>End of an Abe era for Japan
Japanese Prime Minister Shinzo Abe's resignation opened the field for what may be a fierce battle among LDP executives to become his successor.
Abe, the longest-serving prime minister in Japan's history, announced on Friday that he intended to step down after eight years in office, citing health reasons, as the country struggles to deal with the COVID-19 pandemic, a severe economic downturn and geopolitical disputes with such neighbors as China, Russia and South Korea.
"The most important thing in politics is results," Abe said at a news conference in Tokyo on Friday. "It is gut-wrenching to have to leave my job before accomplishing my goals."
"We are finalizing plans for selecting a new leader and I hope that decision can be made as soon as possible," Abe said, declining to name a favorite candidate but saying the leading ones were all "promising".
Front-runners in the race include LDP policy chief Fumio Kishida and former defense minister Shigeru Ishiba, both of whom indicated their desire to run shortly after Abe announced his intent to step down.
On Sunday, Chief Cabinet Secretary Yoshihide Suga, a close aide to Abe, also joined the race.
Local media reported that the LDP will hold the election around Sept 15.
>Islands welcome COVID-19 tourists
Fernando de Noronha, an archipelago 220 miles off Brazil's northeastern coast famous for abundant sea life, pristine beaches and dramatic mountainsides rising above the coast, is trying a novel method for fighting the coronavirus.
Only tourists who have already had COVID-19 and recovered will be allowed onto the island chain, according to statements released by local and state governments.
The move by the tourism dependent archipelago, which has about 3,100 permanent residents according to the most recent census estimate, speaks to the unique ways that local government is trying to return to a semblance of normal as new COVID-19 cases and deaths stabilize in many parts of the world.
Fernando de Noronha has so far registered 93 confirmed cases of the virus and no deaths.
It prohibited tourism starting in March.
The new rules go into effect Sept 1.
>Small private tours favored
The number of private group tour bookings surged by 385% since cross-provincial tourism resumed about a month ago, according to online travel agency Trip.com Group.
Those small tours usually consist of no more than four travelers each and are increasingly favored by family and young travelers for privacy, freedom and in-depth experiences.
Per capita tour costs are about 4,000 yuan.
The COVID-19 pandemic has enhanced people's safety awareness and private tours can better satisfy their needs through less unnecessary contact and better hygiene standards, says Yu Dan, who runs private tour operations at Trip.com.
Flexible arrangements and better on-tour service are also behind the popularity of small private tours, Yu says.
>'She' to power wealth management
More women on the Chinese mainland are taking center stage in managing wealth and making investment decisions in a field that has been traditionally dominated by men, the highest among their global peers, said a recent industry report.
Swiss bank UBS Group AG said in its Own Your Worth 2020 report on the wealth value of high net worth female individuals that globally about 58% of the women respondents allowed their spouse to take the lead in financial decisions.

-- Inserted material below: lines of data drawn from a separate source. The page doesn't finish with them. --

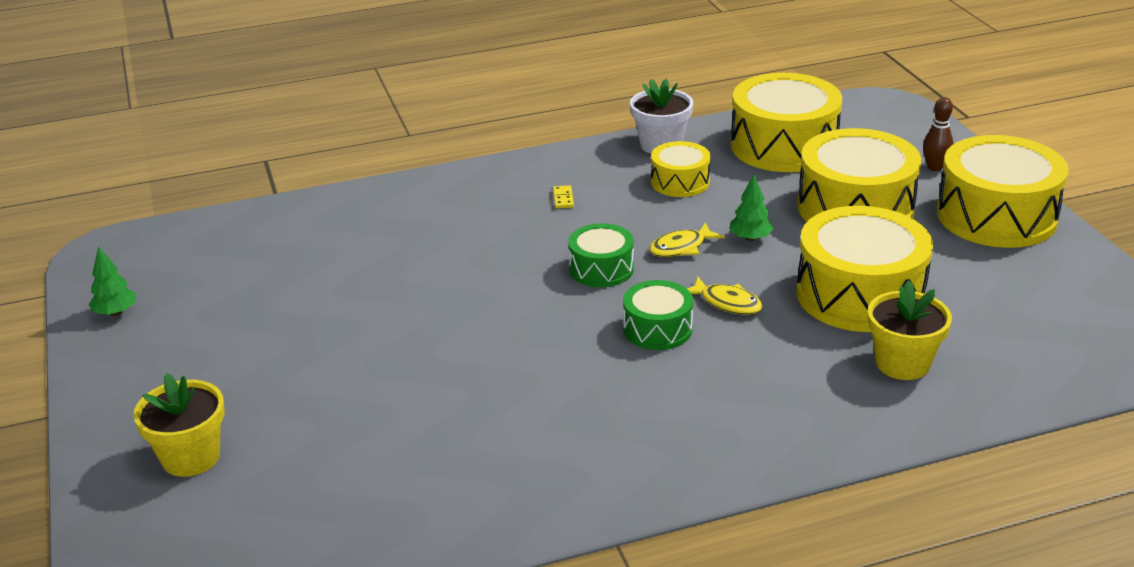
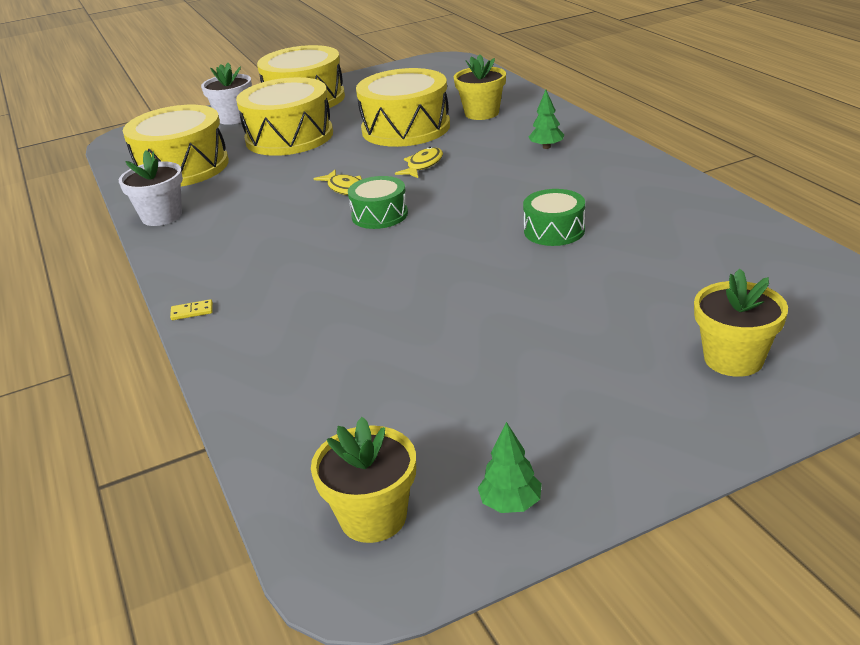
camera: 95 degrees left, 0 degrees up
(149, 257) = (373, 517): none -> yellow flower pot
(563, 199) = (256, 248): yellow domino -> yellow domino (192, 312)
(657, 329) = (462, 184): green drum -> green drum (554, 230)
(680, 182) = (235, 200): yellow drum -> none
(750, 238) = (331, 166): green tree -> green tree (546, 147)
(935, 167) = (234, 118): brown bowling pin -> white flower pot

The ratio is 54% in the US and 62% in the UK, while it is only 14% on the Chinese mainland.
More than 80% of the women respondents from the mainland were deeply involved in making decisions including managing daily expenses, payment and bills.
Experts said more money is pouring into the hands of women in China, mostly through inheritances in single-child families or via self-made wealth from emerging industries.
And women are more sensitive and rational in managing household finances and investment.
When selecting financial portfolios, women are good at risk-control and less interested in products with high leverage.